[[ Input for this task open ]]

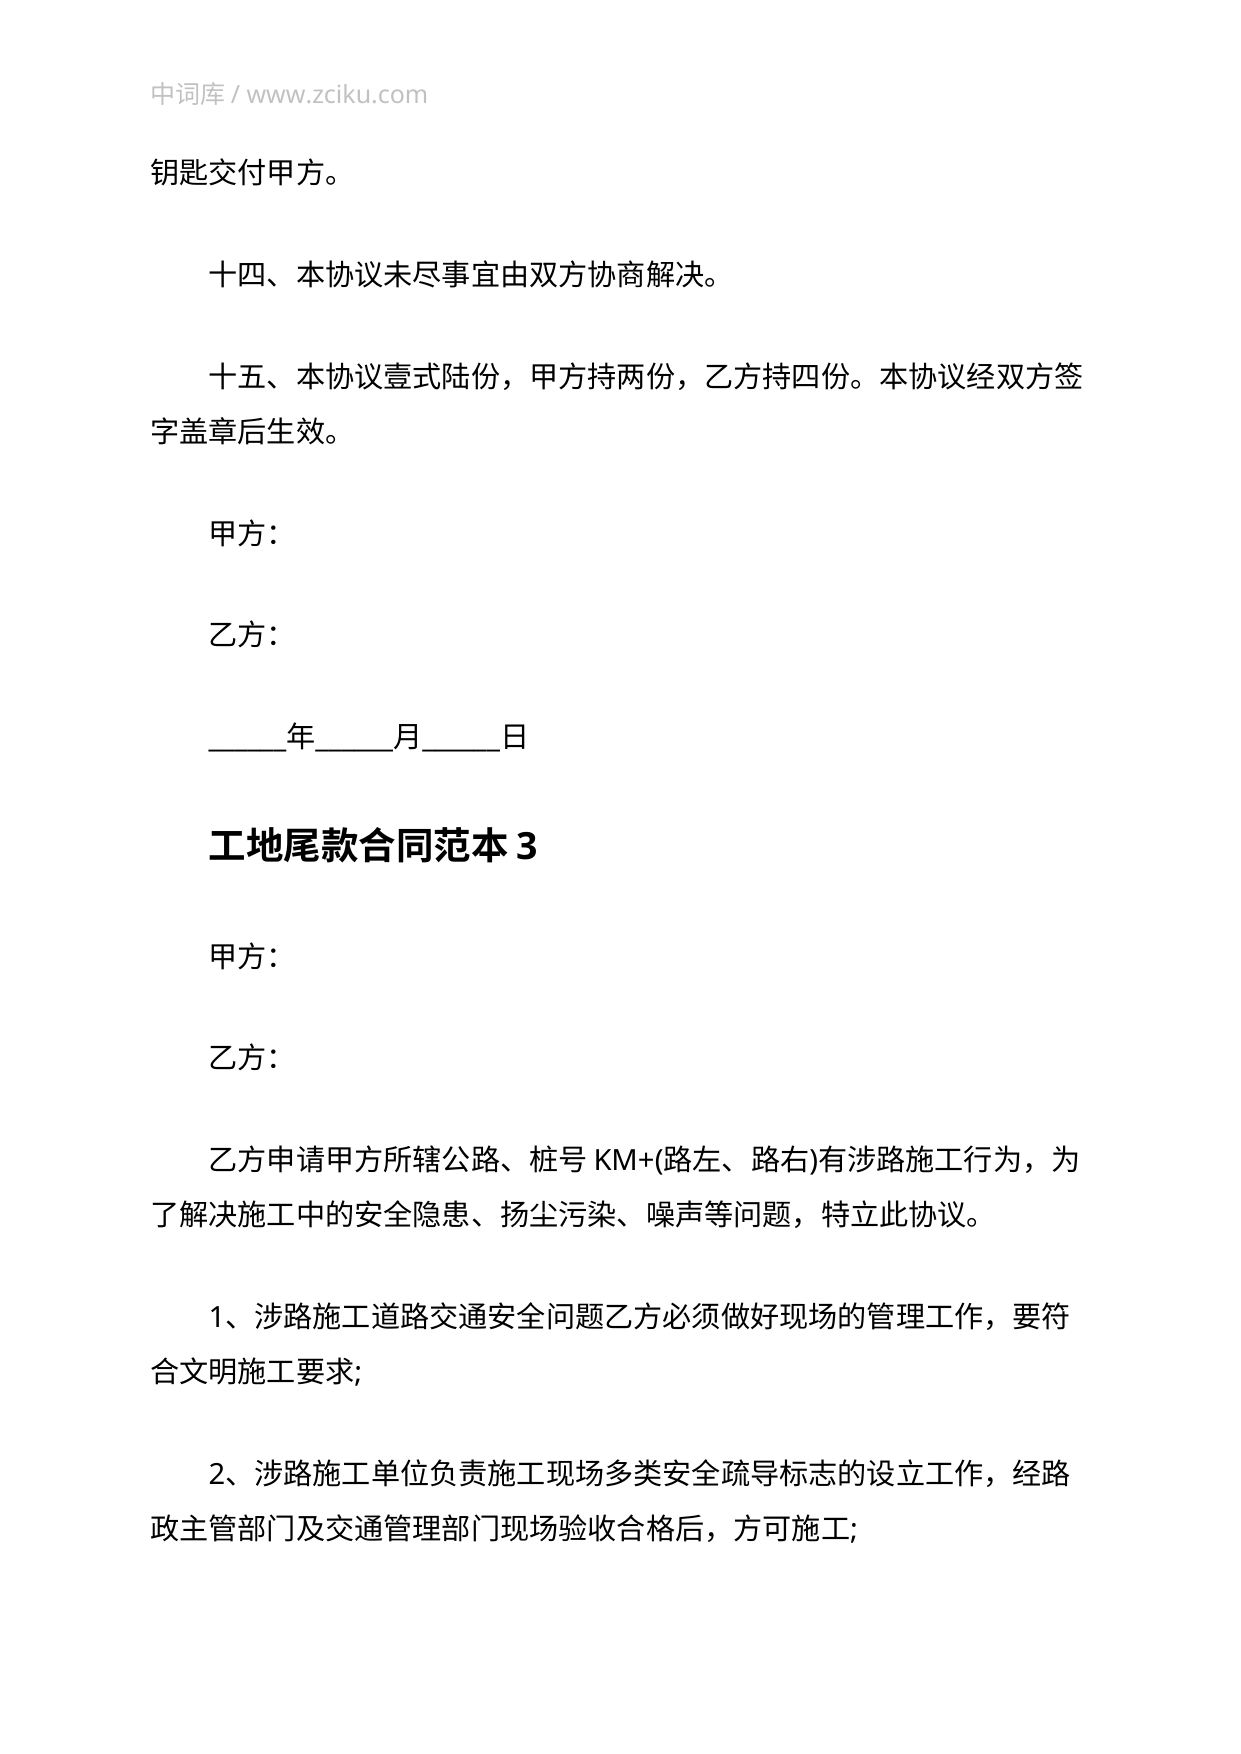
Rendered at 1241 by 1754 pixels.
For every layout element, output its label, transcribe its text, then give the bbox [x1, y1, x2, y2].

text 乙方申请甲方所辖公路、桩号KM+(路左、路右)有涉路施工行为，为了解决施工中的安全隐患、扬尘污染、噪声等问题，特立此协议。 [150, 1137, 1090, 1234]
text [150, 150, 1090, 192]
text 十五、本协议壹式陆份，甲方持两份，乙方持四份。本协议经双方签字盖章后生效。 [150, 353, 1090, 451]
text ______年______月______日 [150, 714, 1090, 756]
text 工地尾款合同范本3 [150, 816, 1090, 870]
text 乙方： [150, 612, 1090, 654]
text 2、涉路施工单位负责施工现场多类安全疏导标志的设立工作，经路政主管部门及交通管理部门现场验收合格后，方可施工; [150, 1451, 1090, 1548]
text 甲方： [150, 510, 1090, 552]
text 乙方： [150, 1035, 1090, 1077]
text 十四、本协议未尽事宜由双方协商解决。 [150, 252, 1090, 294]
text 1、涉路施工道路交通安全问题乙方必须做好现场的管理工作，要符合文明施工要求; [150, 1294, 1090, 1391]
text 甲方： [150, 933, 1090, 976]
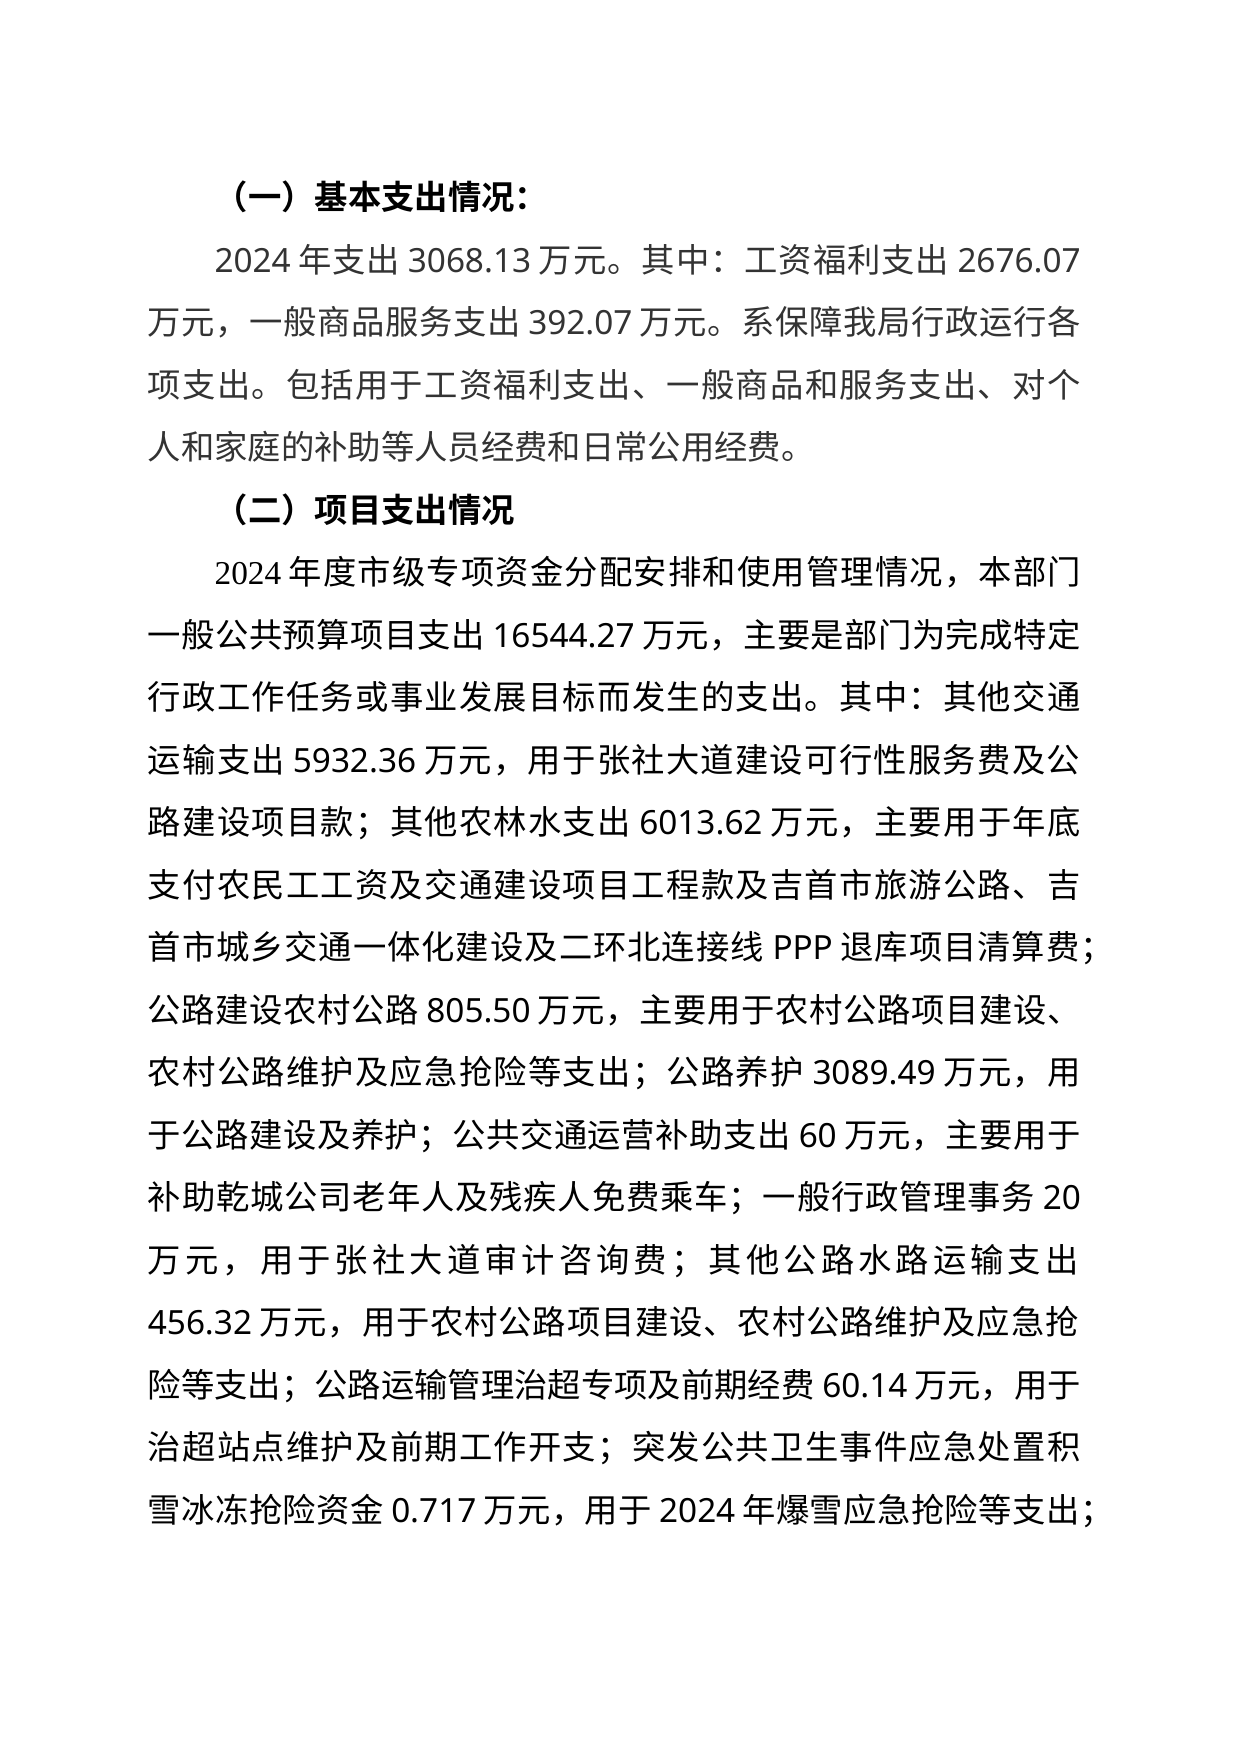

[[ Input for this task closed ]]

> Problem details
Would you transcribe all of the data exactly, omitting any pictures?

> Response to this task
Rendered at 1241 by 1754 pixels.
For every layout element, output its label, transcribe its text, then give the bbox [x1, y1, x2, y2].

text 乙方申请甲方所辖公路、桩号KM+(路左、路右)有涉路施工行为，为了解决施工中的安全隐患、扬尘污染、噪声等问题，特立此协议。 [150, 1137, 1090, 1234]
text [150, 150, 1090, 192]
text 十五、本协议壹式陆份，甲方持两份，乙方持四份。本协议经双方签字盖章后生效。 [150, 353, 1090, 451]
text ______年______月______日 [150, 714, 1090, 756]
text 工地尾款合同范本3 [150, 816, 1090, 870]
text 乙方： [150, 612, 1090, 654]
text 2、涉路施工单位负责施工现场多类安全疏导标志的设立工作，经路政主管部门及交通管理部门现场验收合格后，方可施工; [150, 1451, 1090, 1548]
text 甲方： [150, 510, 1090, 552]
text 乙方： [150, 1035, 1090, 1077]
text 十四、本协议未尽事宜由双方协商解决。 [150, 252, 1090, 294]
text 1、涉路施工道路交通安全问题乙方必须做好现场的管理工作，要符合文明施工要求; [150, 1294, 1090, 1391]
text 甲方： [150, 933, 1090, 976]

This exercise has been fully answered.